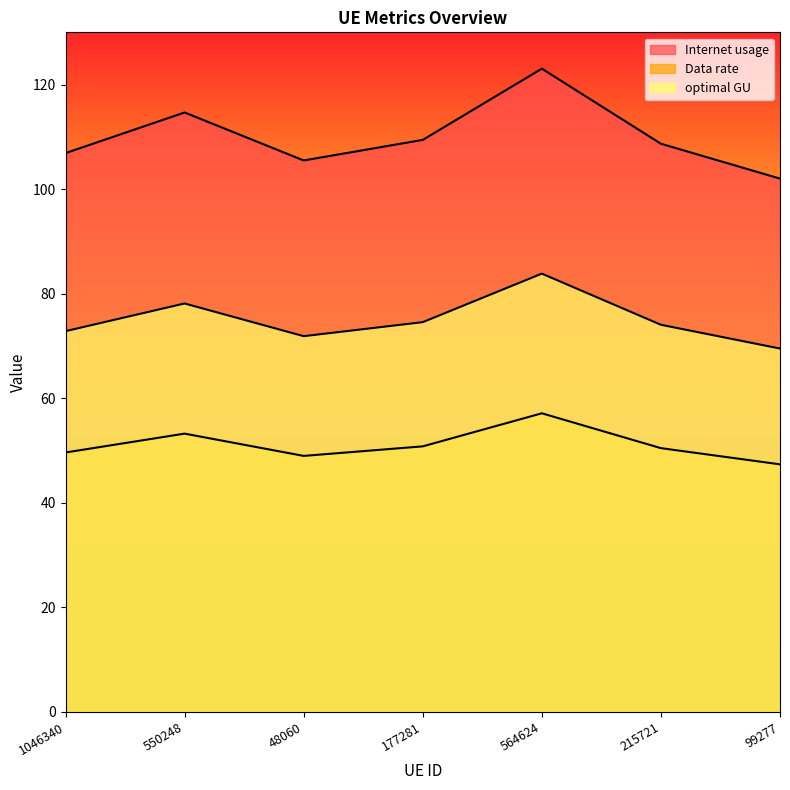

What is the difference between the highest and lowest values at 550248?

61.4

...

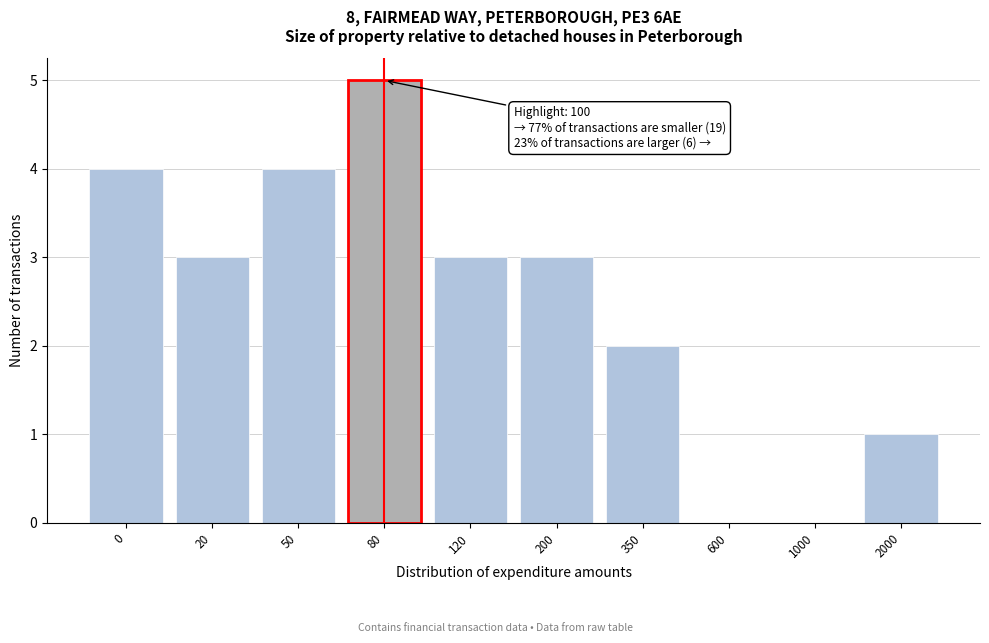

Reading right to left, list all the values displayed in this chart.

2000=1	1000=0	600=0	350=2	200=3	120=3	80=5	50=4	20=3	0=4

...

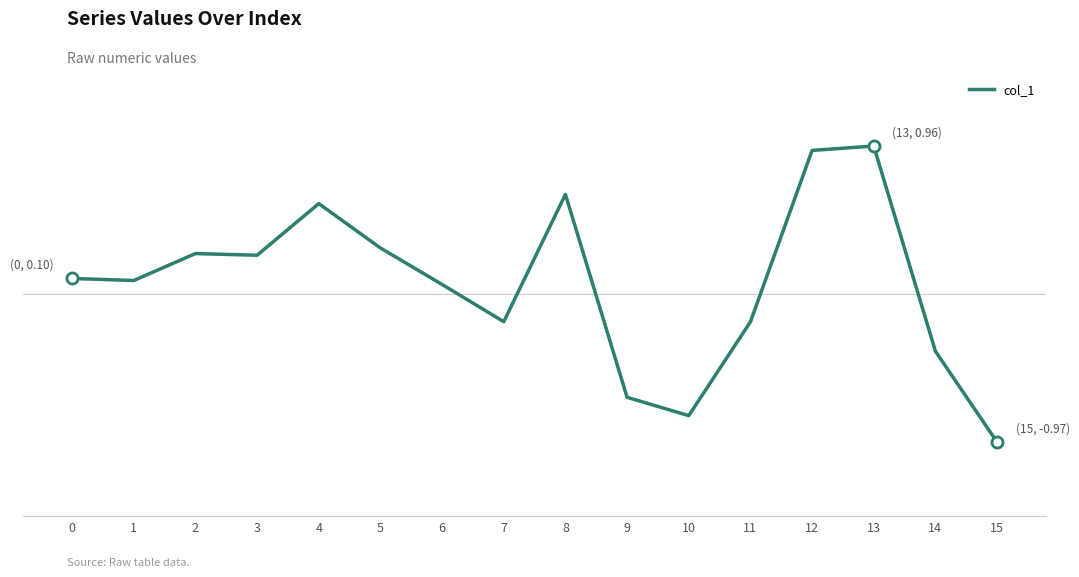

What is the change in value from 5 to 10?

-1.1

TRY IT: Which lines in the listing contain the string "What", matching case exactly? Copy each of them.

YOUR RESPONSE:
What is the difference between the highest and lowest values at 550248?
What is the change in value from 5 to 10?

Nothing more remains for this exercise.